Today, PSHE Brighton has formally issued an Open Letter to school governors across Brighton & Hove, accompanied by a Governor Safeguarding Briefing: Schools, Sex, and Safeguarding — What Governors Need to Know (2026).
These documents have been circulated via Clerks to Governing Bodies, with a clear purpose: to support governors in discharging their statutory safeguarding duties in a legal and regulatory landscape that has materially changed over the past year.
Why This Matters Now
Safeguarding is not static.
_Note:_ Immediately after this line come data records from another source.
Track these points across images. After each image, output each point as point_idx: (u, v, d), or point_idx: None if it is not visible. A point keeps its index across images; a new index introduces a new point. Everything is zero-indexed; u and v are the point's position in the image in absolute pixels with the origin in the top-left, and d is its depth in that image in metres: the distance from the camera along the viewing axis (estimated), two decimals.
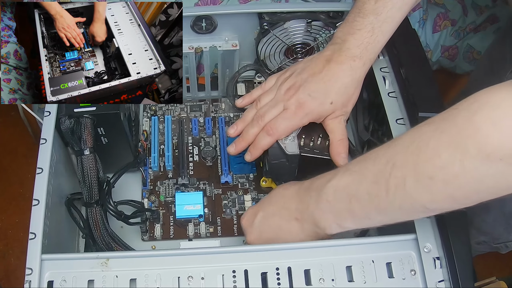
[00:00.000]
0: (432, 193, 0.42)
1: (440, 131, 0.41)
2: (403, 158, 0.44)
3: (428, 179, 0.42)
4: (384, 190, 0.45)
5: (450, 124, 0.41)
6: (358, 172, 0.49)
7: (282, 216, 0.57)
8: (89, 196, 0.61)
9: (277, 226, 0.57)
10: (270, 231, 0.57)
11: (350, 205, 0.49)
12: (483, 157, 0.38)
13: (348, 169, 0.50)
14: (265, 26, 0.69)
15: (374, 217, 0.49)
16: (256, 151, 0.63)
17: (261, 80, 0.78)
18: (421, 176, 0.42)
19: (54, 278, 0.50)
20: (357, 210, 0.49)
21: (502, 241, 1.02)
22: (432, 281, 0.50)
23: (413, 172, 0.43)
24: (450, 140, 0.40)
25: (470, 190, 0.41)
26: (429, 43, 1.39)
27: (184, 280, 0.50)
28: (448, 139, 0.40)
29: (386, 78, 0.63)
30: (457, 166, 0.39)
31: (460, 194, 0.42)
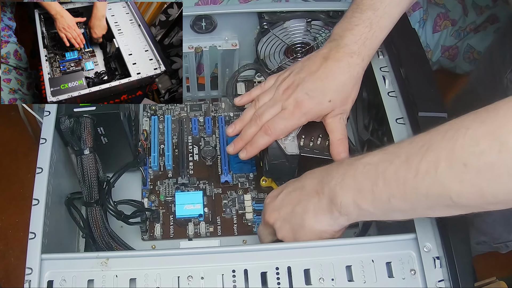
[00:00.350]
0: (463, 182, 0.41)
1: (480, 121, 0.40)
2: (439, 143, 0.43)
3: (463, 165, 0.40)
4: (413, 172, 0.44)
5: (492, 116, 0.40)
6: (391, 152, 0.47)
7: (304, 190, 0.54)
8: (89, 195, 0.61)
9: (296, 200, 0.55)
10: (289, 205, 0.55)
11: (375, 183, 0.47)
12: None
13: (383, 149, 0.49)
14: (265, 25, 0.69)
15: (394, 203, 0.46)
16: (252, 150, 0.63)
17: (261, 79, 0.78)
18: (456, 162, 0.41)
19: (54, 277, 0.50)
20: (381, 190, 0.47)
21: (502, 241, 1.02)
22: (432, 281, 0.49)
23: (448, 157, 0.41)
24: (490, 131, 0.39)
25: (501, 185, 0.39)
26: (429, 43, 1.39)
27: (184, 279, 0.50)
28: (488, 129, 0.40)
29: (386, 77, 0.63)
30: (495, 155, 0.38)
31: (490, 189, 0.40)
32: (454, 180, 0.41)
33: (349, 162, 0.51)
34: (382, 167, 0.47)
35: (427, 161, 0.43)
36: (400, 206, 0.46)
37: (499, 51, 0.89)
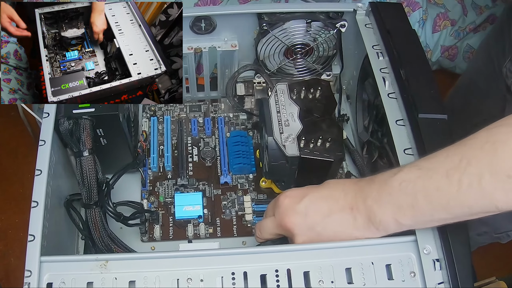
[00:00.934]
0: (508, 191, 0.42)
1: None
2: (479, 156, 0.43)
3: (506, 177, 0.42)
4: (456, 186, 0.44)
5: None
6: (428, 168, 0.47)
7: (335, 201, 0.52)
8: (88, 197, 0.61)
9: (327, 210, 0.52)
10: (318, 214, 0.53)
11: (415, 199, 0.47)
12: None
13: (416, 165, 0.48)
14: (264, 26, 0.69)
15: (437, 215, 0.47)
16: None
17: (260, 80, 0.78)
18: (499, 174, 0.42)
19: (53, 280, 0.49)
20: (422, 206, 0.47)
21: (503, 231, 1.03)
22: (431, 283, 0.49)
23: (490, 170, 0.42)
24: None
25: None
26: (428, 43, 1.39)
27: (183, 282, 0.50)
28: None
29: (386, 79, 0.63)
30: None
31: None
32: (499, 191, 0.42)
33: (381, 179, 0.50)
34: (420, 183, 0.47)
35: (469, 174, 0.44)
36: (443, 218, 0.47)
37: (496, 42, 0.89)
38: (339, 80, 0.81)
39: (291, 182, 0.70)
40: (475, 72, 1.00)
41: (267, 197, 0.73)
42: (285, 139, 0.64)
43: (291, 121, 0.66)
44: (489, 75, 0.91)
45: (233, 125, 0.81)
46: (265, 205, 0.72)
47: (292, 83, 0.71)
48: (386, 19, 0.69)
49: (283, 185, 0.71)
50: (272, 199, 0.72)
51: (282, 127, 0.66)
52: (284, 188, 0.72)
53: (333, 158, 0.63)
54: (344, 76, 0.81)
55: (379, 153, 0.69)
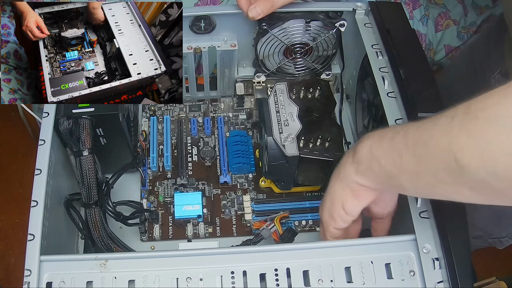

It evolves with:
- new evidence
- updated statutory guidance
- and developments in case law
Over the past 18 months, several developments have clarified expectations placed on schools and governing bodies, including the Cass Review, recent UK case law such as For Women Scotland v Scottish Ministers, and updated Department for Education guidance in Keeping Children Safe in Education.
Taken together, these developments do not introduce new duties—but they sharpen and clarify existing ones.
The key point is simple:
Governing bodies must ensure safeguarding arrangements are not only in place, but effective in practice.
The Focus of the Open Letter
The Open Letter is not a policy document. It is a governance document.
It sets out, in clear terms:
- the non-delegable nature of safeguarding responsibility
- the requirement to identify, record, and actively manage risk
- the importance of board-level oversight and scrutiny
- the potential consequences where known risks are not acted upon
It also addresses a growing area of concern raised by local families: whether current practices relating to sex, facilities, and pupil support are fully aligned with safeguarding duties and the law.
The letter asks governing bodies to do something straightforward but essential:
Review, record, and verify.
The Governor Briefing: Practical Guidance
Alongside the letter, PSHE Brighton has issued a concise briefing designed for immediate use by governors.
The briefing covers:
1. What the Law Says About Sex
Clarifying that, under the Equality Act 2010, sex remains the basis for lawful single-sex provision, and that this has direct implications for safeguarding, privacy, and fairness.
2. Facilities and Safeguarding
Setting out the legal requirements for:
- toilets
- changing rooms
- privacy arrangements
and the need for these to operate in practice, not just on paper.
3. Responding to Gender Distress
Providing clear guidance that:
- safeguarding must come first
- parents should normally be involved
- decisions must be recorded and evidence-based
4. Social Transition as a Safeguarding Issue
Reflecting the conclusion of the Cass Review that:
social transition is not a neutral act
and may carry developmental and safeguarding implications.
5. Governance Checks
Offering a practical checklist for governing bodies to review:
- whether risks have been formally identified
- whether they are recorded and monitored
- whether policies are legally sound
- whether oversight is active and documented
A Governance Issue — Not an Ideological One
Both documents are deliberately framed in neutral, governance-focused language.
This is not about political or ideological positions.
It is about whether governing bodies are:
- complying with statutory duties
- applying the law correctly
- and ensuring that safeguarding arrangements are robust, lawful, and effective
Accountability and Assurance
One of the central themes of both documents is accountability.
Where risks are:
- known
- foreseeable
- and raised
but are not:
- formally recorded
- reviewed at board level
- or acted upon
questions may arise as to whether governors have exercised the reasonable care, skill, and diligence required of them.
The Open Letter is therefore a prompt—not a criticism:
to ensure that governance keeps pace with legal clarity.
Our Aim
PSHE Brighton’s aim is simple:
- to support schools in maintaining lawful and effective safeguarding practice
- to ensure that every child is protected with dignity and fairness
- and to assist governors in fulfilling their role with clarity and confidence
Next Steps for Governing Bodies
We encourage all governing bodies to:
- review the Open Letter in full
- consider the accompanying briefing
- ensure safeguarding risks in this area are formally addressed
- record and document board-level discussion and decisions
Final Word
Safeguarding depends not only on good intentions, but on clear governance, lawful practice, and proper oversight.
Respect for every child is essential.
But where safeguarding, privacy, and fairness are engaged, the law requires that these matters are approached with clarity, care, and accountability.